In the U.S., cases and deaths are on a downward trend, although tens of thousands of families are still being affected by COVID-19 every day. The CDC reports, as of May 28, the seven-day average of daily new cases was 21,627 and the seven-day average of daily deaths was 438.
Christopher McKnight Nichols, a history professor at Oregon State University, said there’s also a sociological element at play. Some people who are fully vaccinated and whose lives are largely unaffected by COVID-19 will feel like the pandemic is over. But not everyone will share that feeling.
“It’s individual. So, how do you feel about the end of the pandemic? For you, is it the end of the pandemic? It might not be for someone living in your home or down the street,” Nichols explained.
He said public policy will also play a role. Nichols said a lot of the same non-pharmaceutical interventions, such as quarantining and wearing masks, were used to try and keep people safe during the 1918 flu pandemic, which the CDC estimates led to 50 million deaths worldwide and about 675,000 deaths in the U.S. But he said as the pandemic wound down, so did those life-altering measures.
“So, just like 1918, if there aren’t closure orders, if there aren’t mask orders, if there aren’t limits on gatherings, those are clear signals that the pandemic is subsiding in some fundamental way that there isn’t this what you might call existential crisis, leading to really draconian measures to try to save lives, especially the most vulnerable amongst us,” Nichols said.
As measures relax and interfere less in people’s lives, Townes said people will have a sense the pandemic is ending.
“For the average person, I think probably the pandemic will be over when the control measures that interrupt their lives are lifted, and when people no longer see evidence of the pandemic in front of them,” Townes said. “They’re back at their job, there's no requirement for this or that. You know, when is that?”
The future of COVID-19 in the U.S. is unclear, as it’s not known how many people will get vaccinated, and what impacts new variants may have on infection rates.

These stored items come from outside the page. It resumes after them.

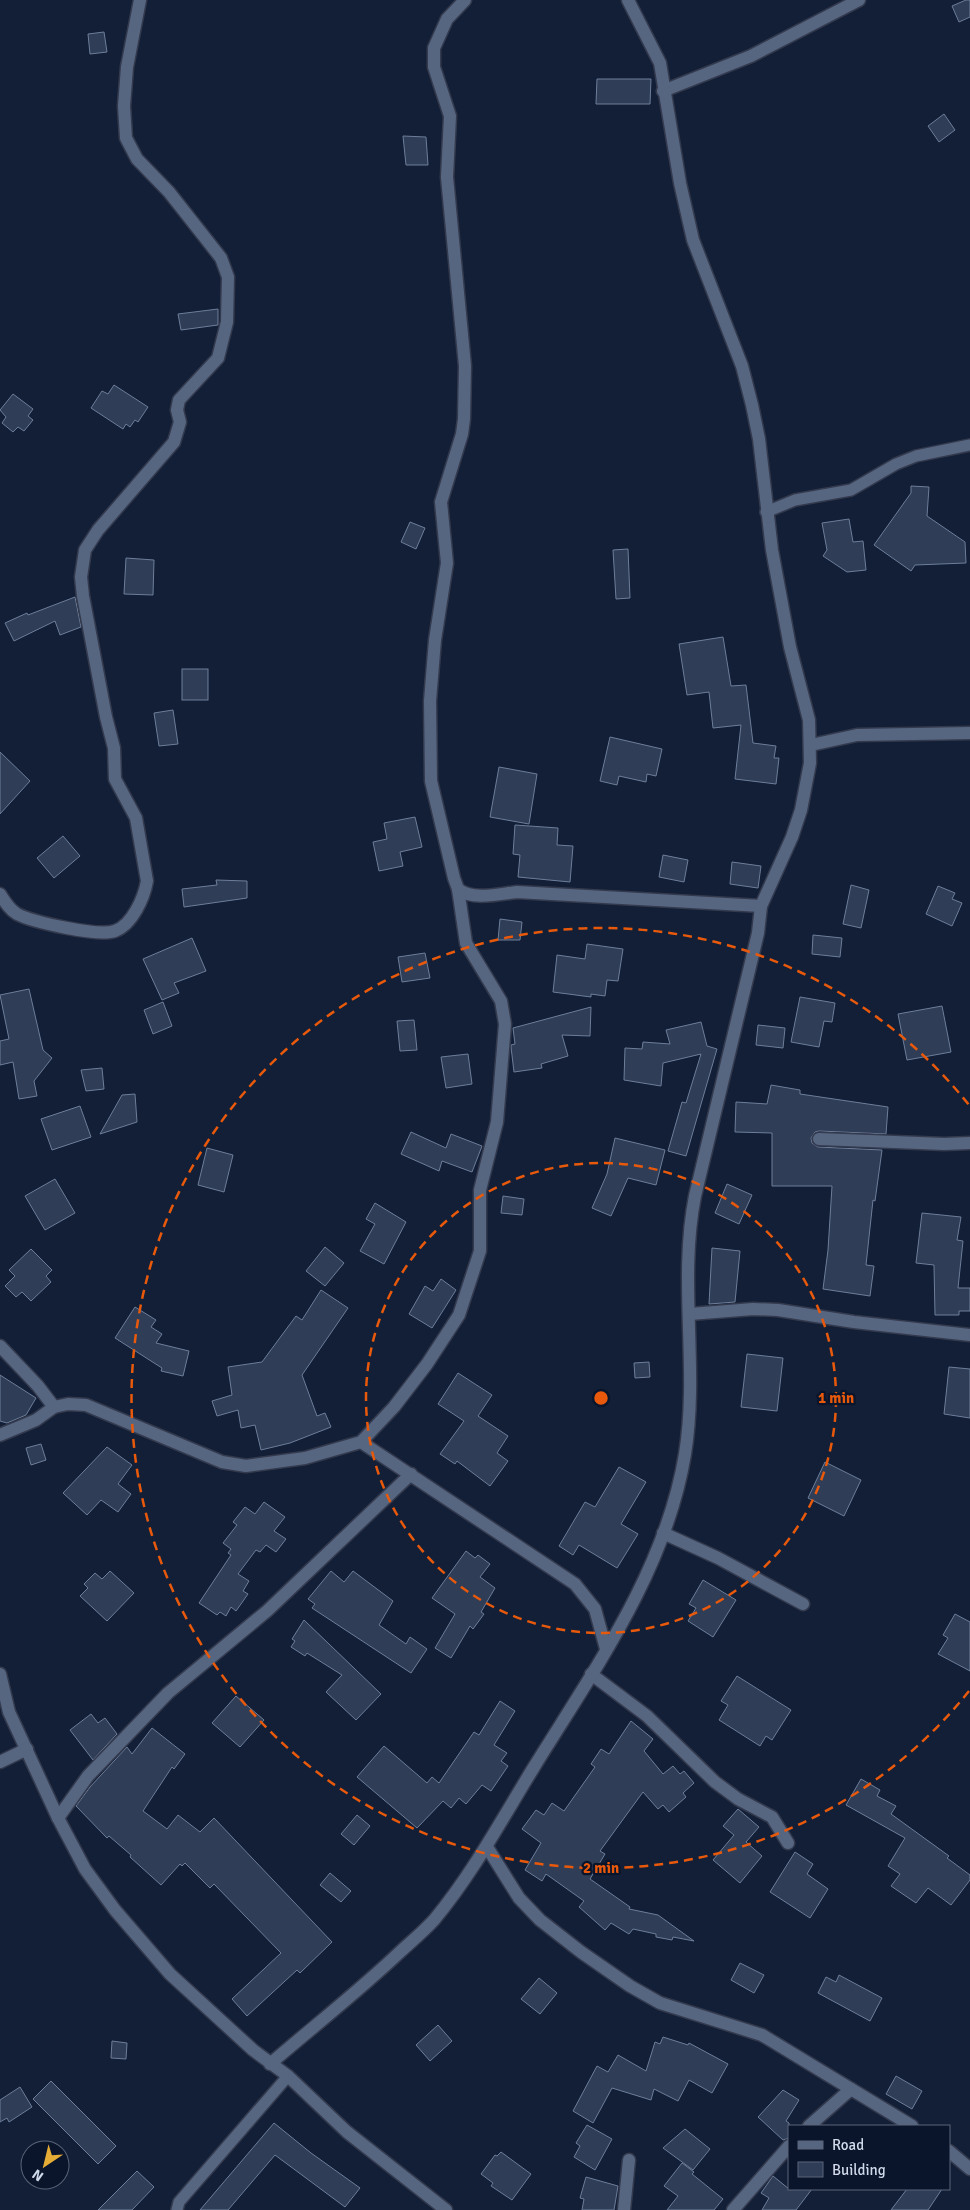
<svg xmlns="http://www.w3.org/2000/svg" width="970" height="2210" viewBox="0 0 970 2210" font-family="Signika,sans-serif">
  <style>
    .building { fill: #2f3d56; stroke: #6e7e9a }
    .lines { fill: none; stroke-linecap: round; stroke-linejoin: round }
    .service-casing { stroke: #343a4e; stroke-width: 14 }
    .minor-casing { stroke: #343a4e; stroke-width: 15 }
    .service { stroke: #566681; stroke-width: 11 }
    .minor { stroke: #566681; stroke-width: 12 }
    .ring { fill: none; stroke: #e8590c; stroke-width: 2.5; stroke-dasharray: 9 6 }
    .centre { fill: #e8590c; stroke: #0a152c; stroke-width: 2.5 }
    .ring-label { font-size: 15px; text-anchor: middle; font-weight: bold; fill: #e8590c; stroke: #0a152c; stroke-width: 4.5; stroke-linejoin: round; paint-order: stroke }
  </style>
  <rect width="100%" height="100%" fill="#121f36"/>
  <g class="building">
    <polygon points="966,0 970,0 970,17 959,22 952,6"/>
    <polygon points="104,32 107,52 90,54 88,34"/>
    <polygon points="597,79 651,79 650,104 596,104"/>
    <polygon points="944,114 955,130 939,142 928,126"/>
    <polygon points="403,136 426,137 428,165 406,165"/>
    <polygon points="218,309 218,325 181,330 178,314"/>
    <polygon points="114,385 148,407 138,422 135,420 130,427 126,424 123,429 91,408 102,391 108,394"/>
    <polygon points="13,394 33,409 28,416 33,420 24,431 18,427 13,432 2,423 6,417 0,410"/>
    <polygon points="911,486 929,487 927,516 965,542 966,563 915,565 911,571 874,545 911,493"/>
    <polygon points="849,519 853,542 863,541 866,570 847,572 823,556 827,550 822,523"/>
    <polygon points="410,522 425,528 416,549 401,542"/>
    <polygon points="628,549 630,598 616,599 613,550"/>
    <polygon points="126,558 154,560 153,595 124,594"/>
    <polygon points="75,597 81,627 60,635 55,621 14,641 5,623 27,613 28,615"/>
    <polygon points="723,637 731,686 746,685 753,743 776,746 774,758 779,758 776,784 735,779 741,725 713,728 709,692 687,695 679,644"/>
    <rect x="182" y="669" width="26" height="31"/>
    <polygon points="173,710 178,744 159,746 154,713"/>
    <polygon points="610,737 662,749 656,776 647,774 646,782 619,776 617,785 600,781"/>
    <polygon points="0,752 30,781 0,814"/>
    <polygon points="499,767 537,774 529,824 490,817"/>
    <polygon points="415,817 422,847 400,852 403,866 379,871 373,842 387,839 384,823"/>
    <polygon points="515,825 558,828 557,845 573,846 570,882 518,877 520,855 513,854"/>
    <polygon points="63,836 80,856 54,878 37,858"/>
    <polygon points="663,855 688,860 684,882 659,877"/>
    <polygon points="732,862 761,866 758,888 730,884"/>
    <polygon points="216,880 247,881 247,898 184,907 182,889 217,885"/>
    <polygon points="851,885 869,890 861,928 843,924"/>
    <polygon points="938,886 955,893 952,899 962,903 952,926 926,914"/>
    <polygon points="500,919 522,922 520,940 498,940"/>
    <polygon points="813,935 842,938 840,957 812,954"/>
    <polygon points="192,938 206,971 174,983 179,993 162,1000 143,959"/>
    <polygon points="587,944 623,949 618,981 607,980 605,996 591,994 591,997 553,992 557,955 585,959"/>
    <polygon points="425,953 430,978 402,982 398,957"/>
    <polygon points="29,989 43,1050 52,1058 34,1081 37,1096 19,1099 13,1062 0,1065 0,1041 9,1039 0,995"/>
    <polygon points="800,997 835,1003 832,1022 824,1021 819,1047 791,1042"/>
    <polygon points="163,1002 172,1026 153,1034 144,1010"/>
    <polygon points="942,1006 951,1052 907,1060 898,1014"/>
    <polygon points="591,1007 590,1036 562,1035 568,1056 541,1064 542,1068 514,1072 511,1047 511,1045 515,1044 513,1028"/>
    <polygon points="414,1020 417,1050 400,1051 397,1021"/>
    <polygon points="701,1022 707,1046 717,1049 686,1156 668,1151 682,1102 686,1103 701,1054 663,1063 661,1086 624,1080 625,1048 642,1049 643,1042 670,1044 666,1030"/>
    <polygon points="758,1025 785,1028 783,1048 756,1045"/>
    <polygon points="468,1054 472,1084 446,1088 441,1057"/>
    <polygon points="102,1068 104,1089 86,1091 81,1070"/>
    <polygon points="771,1085 800,1090 800,1094 888,1107 886,1134 819,1131 815,1132 811,1138 812,1143 818,1147 882,1150 875,1201 873,1200 866,1265 874,1266 870,1296 823,1289 828,1250 832,1186 772,1186 772,1133 735,1132 736,1102 767,1104"/>
    <polygon points="135,1094 137,1122 100,1134 122,1095"/>
    <polygon points="80,1106 91,1137 52,1150 41,1119"/>
    <polygon points="411,1132 446,1148 451,1134 482,1146 472,1172 442,1161 439,1171 401,1154"/>
    <polygon points="615,1138 665,1150 656,1185 628,1178 611,1216 592,1208 607,1174"/>
    <polygon points="207,1148 233,1155 224,1192 198,1185"/>
    <polygon points="55,1179 75,1213 45,1230 25,1196"/>
    <polygon points="727,1184 752,1195 739,1224 715,1213"/>
    <polygon points="503,1196 524,1199 522,1215 501,1213"/>
    <polygon points="375,1203 406,1222 384,1264 360,1251 375,1224 366,1219"/>
    <polygon points="922,1213 961,1217 957,1240 963,1241 958,1288 970,1288 970,1311 959,1311 959,1315 935,1315 934,1265 916,1263"/>
    <polygon points="325,1247 344,1263 325,1286 306,1271"/>
    <polygon points="712,1248 740,1251 735,1302 709,1304"/>
    <polygon points="31,1249 52,1270 46,1276 51,1282 31,1301 22,1292 16,1297 5,1286 15,1276 9,1270"/>
    <polygon points="441,1279 456,1290 432,1328 409,1314 425,1286 433,1291"/>
    <polygon points="321,1290 348,1308 302,1375 317,1416 325,1413 331,1427 290,1443 261,1450 255,1425 241,1428 238,1410 217,1416 212,1401 232,1395 228,1367 262,1362 296,1316 302,1320"/>
    <polygon points="135,1307 156,1320 151,1327 162,1334 156,1343 189,1351 183,1376 161,1371 162,1368 115,1338"/>
    <polygon points="747,1354 783,1358 777,1411 741,1407"/>
    <polygon points="649,1362 650,1377 635,1378 634,1363"/>
    <polygon points="949,1367 970,1369 970,1418 944,1414"/>
    <polygon points="458,1373 492,1395 478,1416 508,1436 497,1453 508,1461 490,1486 457,1461 455,1464 440,1454 464,1421 438,1404"/>
    <polygon points="0,1375 36,1398 26,1415 7,1423 0,1421"/>
    <polygon points="41,1444 46,1460 31,1465 26,1448"/>
    <polygon points="107,1447 132,1465 118,1484 131,1494 118,1512 101,1500 87,1515 63,1493"/>
    <polygon points="825,1462 861,1480 844,1516 808,1498"/>
    <polygon points="619,1467 646,1482 621,1524 638,1534 617,1568 579,1545 573,1555 559,1546 585,1502 595,1507"/>
    <polygon points="264,1502 285,1517 274,1531 286,1539 276,1552 266,1545 260,1552 256,1550 238,1574 249,1581 243,1591 248,1594 236,1611 231,1607 226,1616 220,1612 217,1615 199,1603 231,1555 228,1553 231,1549 223,1543 237,1525 233,1522 245,1507 255,1514"/>
    <polygon points="466,1551 475,1558 478,1555 490,1564 480,1577 495,1588 481,1612 484,1614 473,1629 470,1626 451,1658 435,1648 455,1614 432,1598"/>
    <polygon points="110,1571 134,1593 107,1621 80,1596 88,1588 84,1584 95,1573 102,1579"/>
    <polygon points="331,1571 344,1582 353,1571 393,1601 379,1625 406,1644 410,1637 427,1649 411,1673 312,1608 315,1604 308,1599"/>
    <polygon points="703,1580 736,1600 713,1637 688,1621 696,1608 689,1604"/>
    <polygon points="955,1614 970,1622 970,1671 938,1654 948,1638 943,1635"/>
    <polygon points="304,1620 381,1694 356,1720 326,1692 342,1675 307,1653 305,1656 291,1647 295,1641 292,1639"/>
    <polygon points="737,1676 791,1710 772,1740 766,1736 760,1746 719,1720 728,1705 721,1701"/>
    <polygon points="236,1696 264,1720 240,1747 212,1723"/>
    <polygon points="500,1701 515,1711 494,1745 507,1753 501,1761 508,1766 491,1791 482,1785 466,1804 459,1798 451,1808 443,1801 417,1828 357,1777 384,1746 427,1783 432,1777 439,1783 474,1732 479,1735"/>
    <polygon points="91,1714 98,1723 105,1718 117,1734 93,1760 70,1730"/>
    <polygon points="631,1721 653,1739 644,1751 663,1774 673,1766 680,1774 684,1771 694,1783 683,1793 686,1797 669,1812 663,1805 658,1809 643,1792 600,1851 605,1854 590,1879 630,1907 629,1909 658,1915 694,1941 673,1937 672,1940 656,1937 656,1934 633,1929 629,1934 611,1923 605,1930 579,1907 584,1901 546,1874 542,1881 525,1870 541,1843 522,1829 536,1810 544,1815 552,1803 564,1811 595,1767 591,1764 601,1749 609,1754"/>
    <polygon points="152,1728 185,1754 174,1769 172,1767 143,1811 167,1829 178,1815 200,1832 214,1818 332,1942 300,1973 297,1970 247,2016 232,1999 281,1953 214,1884 210,1888 185,1863 182,1866 180,1864 161,1885 130,1857 131,1855 109,1836 107,1838 76,1806 90,1787 127,1747 132,1754"/>
    <polygon points="861,1779 880,1790 877,1796 896,1806 891,1814 949,1856 947,1858 970,1875 970,1880 951,1905 928,1888 916,1903 891,1886 900,1874 888,1866 905,1838 846,1805"/>
    <polygon points="738,1809 759,1827 746,1842 762,1856 740,1883 713,1860 734,1835 723,1826"/>
    <polygon points="357,1815 370,1826 354,1845 341,1834"/>
    <polygon points="795,1852 813,1864 807,1874 828,1889 810,1918 770,1892"/>
    <polygon points="330,1873 351,1891 341,1902 320,1885"/>
    <polygon points="740,1963 764,1975 754,1993 731,1980"/>
    <polygon points="839,1975 882,1998 870,2021 818,1993 826,1977 836,1982"/>
    <polygon points="539,1978 557,1993 540,2014 521,1999"/>
    <polygon points="438,2025 452,2041 430,2061 416,2045"/>
    <polygon points="663,2037 688,2045 689,2043 728,2064 712,2093 689,2080 678,2101 654,2089 651,2100 612,2088 593,2123 573,2111 597,2066 608,2072 618,2055 646,2071 655,2042 660,2044"/>
    <polygon points="112,2041 127,2043 126,2059 111,2058"/>
    <polygon points="896,2076 922,2091 912,2109 886,2094"/>
    <polygon points="51,2081 116,2146 98,2164 33,2099"/>
    <polygon points="20,2087 32,2107 9,2122 7,2118 0,2122 0,2100"/>
    <polygon points="783,2090 799,2100 786,2121 789,2123 789,2138 783,2140 758,2117"/>
    <polygon points="274,2123 311,2153 360,2188 345,2207 275,2155 228,2210 200,2210"/>
    <polygon points="587,2125 612,2139 595,2170 574,2157 580,2146 576,2143"/>
    <polygon points="685,2129 710,2149 693,2170 663,2148"/>
    <polygon points="501,2152 531,2174 512,2200 491,2186 493,2183 481,2174 495,2155 497,2156"/>
    <polygon points="682,2163 694,2172 692,2174 723,2199 714,2210 667,2210 678,2196 664,2186"/>
    <polygon points="137,2171 154,2187 132,2210 98,2210"/>
    <polygon points="773,2176 789,2189 812,2189 796,2210 762,2210 769,2198 761,2193"/>
    <polygon points="586,2177 618,2186 614,2210 582,2210 584,2199 580,2198"/>
    <polygon points="907,2189 942,2189 928,2210 891,2210"/>
  </g>
  <g class="lines">
    <g class="service-casing">
      <g id="service">
        <polyline points="766,512 795,500 851,490 896,464 916,456 970,445"/>
        <polyline points="177,2210 179,2202 288,2076"/>
      </g>
    </g>
    <g class="minor-casing">
      <g id="minor">
        <path d="M465 0 447 19 434 48V67L450 116 447 177 465 366 464 419 462 434 441 502 447 563 435 640 430 701 431 781 454 878 458 889C473 901 499 894 517 892L761 906"/>
        <polyline points="663,91 751,56 859,0"/>
        <polyline points="811,745 857,735 970,733"/>
        <path d="M0 894C5 902 9 909 17 914 33 922 98 937 115 931 132 925 144 898 147 881L136 818 115 779 114 748 106 717 83 596 81 577 85 550 98 530 174 442 180 422 177 410 179 400 218 358 227 322 228 277 221 258 169 192 137 159 126 138 124 106 127 67 140 0"/>
        <polyline points="819,1139 944,1144 970,1143"/>
        <polyline points="690,1314 753,1309 778,1310 854,1322 970,1335"/>
        <polyline points="0,1346 38,1386 54,1407"/>
        <polyline points="0,1435 36,1420 54,1407 68,1404 86,1405 222,1462 246,1466 305,1458 361,1442 394,1407 427,1364 459,1315 480,1251 480,1190 497,1122 505,1024 501,1001 466,943 458,889"/>
        <polyline points="361,1442 575,1584 595,1609 606,1649"/>
        <polyline points="663,1533 718,1558 803,1604"/>
        <polyline points="0,1674 9,1712 58,1818 85,1869 115,1910 170,1974 253,2050 288,2076 347,2132 446,2210"/>
        <polyline points="591,1674 647,1716 715,1782 738,1799 772,1817 788,1843"/>
        <polyline points="0,1762 27,1749"/>
        <polyline points="58,1818 88,1776 168,1693 267,1611 411,1474"/>
        <polyline points="487,1847 519,1898 540,1920 581,1952 630,1986 660,2003 762,2035 912,2126"/>
        <path d="M270 2064C314 2026 359 1991 401 1951 412 1941 424 1931 434 1920 473 1873 502 1819 534 1767 594 1670 666 1570 685 1454 699 1368 678 1282 695 1196L758 933 761 906 792 837 801 810 810 763 809 720 790 647 772 550 759 439 752 405 742 366 693 240 680 183 660 63 628 0"/>
        <polyline points="809,2126 851,2089"/>
        <polyline points="949,2151 970,2169"/>
        <polyline points="624,2210 629,2160"/>
        <polyline points="733,2210 789,2146"/>
      </g>
    </g>
    <use href="#service" class="service"/>
    <use href="#minor" class="minor"/>
  </g>
  <g class="ring">
    <circle cx="601" cy="1398" r="235"/>
    <path d="M969 1691A470 470 0 1 1 969 1105"/>
  </g>
  <circle cx="601" cy="1398" r="8" class="centre"/>
  <g class="ring-label">
    <text x="836" y="1403">1 min</text>
    <text x="601" y="1873">2 min</text>
  </g>
  <rect x="788" y="2125" width="162" height="65" fill="#0a152c" stroke="#5a6478"/>
  <rect x="798" y="2141" width="25" height="8" fill="#566681" stroke="#5a6478"/>
  <text x="832" y="2150" font-size="15" fill="#d1daea">Road</text>
  <rect x="798" y="2162" width="25" height="15" fill="#2f3d56" stroke="#5a6478"/>
  <text x="832" y="2175" font-size="15" fill="#d1daea">Building</text>
  <g transform="translate(45 2165) rotate(215)"><circle r="24" fill="#0a152c" stroke="#5a6478"/>
  <path d="M0-4L9 19L0 12L-9 19Z" fill="#e5ad35"/>
  <text y="-8" font-size="14" font-weight="bold" text-anchor="middle" fill="#d1daea">N</text>
  </g>
</svg>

Some countries may end up having low transmission rates because of factors such as access to vaccines, and the pandemic may feel over because COVID-19 is not as impactful on altering day-to-day life. But other countries may be in different situations, and thus COVID-19 will continue to be classified as a pandemic. To what level transmission needs to be controlled worldwide for COVID-19 to no longer be classified as a pandemic is unclear.